Ruby object ID, dup, and mutability

Question

I've come across the following concern in Ruby

a = [1, 2, 3]
b = a
b.delete_at(1)
b => [1,3]
a => [1,3]
b.object_id => 70178446287080
a.object_id => 70178446287080

So I kind of have an understanding of this. a holds a reference to an array at the object_id.

b also has a reference to that SAME position as b points to a which refers to its object_id. Basically they refer to the same thing. So if I mutate something for b, a is also mutated.

What category does this behavior fall in? Is there any readings/general practices that I can memorize so I won't have any errors in the future involving this? I know that a.dup would provide a new object at a different location so a.dup == b would be true. Also for a.dup.object_id == b.object_id.

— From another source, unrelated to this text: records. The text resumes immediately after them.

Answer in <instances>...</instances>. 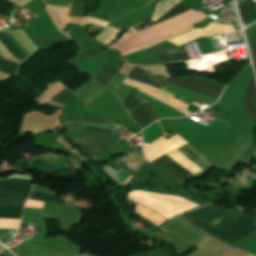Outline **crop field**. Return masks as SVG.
<instances>
[{
	"label": "crop field",
	"mask_w": 256,
	"mask_h": 256,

Also, is dup and clone essentially the same thing in this situation, regardless of shallow vs deep?

Answer 1

Both #dup and #clone create a shallow copy of an object. However, #clone does two things that #dup doesn't:

• copy the singleton class of the copied object
• maintain the frozen status of the copied object

Example for singleton:

#dup:

a = Object.new

def a.foo do
  :foo 
end

p a.foo
# => :foo

b = a.dup
p b.foo
# => undefined method `foo' for #<Object:0x007f8bc395ff00> (NoMethodError)

#clone:

a = Object.new

def a.foo do
  :foo 
end

p a.foo
# => :foo

b = a.clone
p b.foo
# => :foo

Example for frozen state:

a = Object.new

a.freeze
p a.frozen?
# => true

b = a.dup
p b.frozen?
# => false

c = a.clone
p c.frozen?
# => true

Because of the extra steps, #clone is a bit slower than #dup (but that's probably not what will make your app too slow!).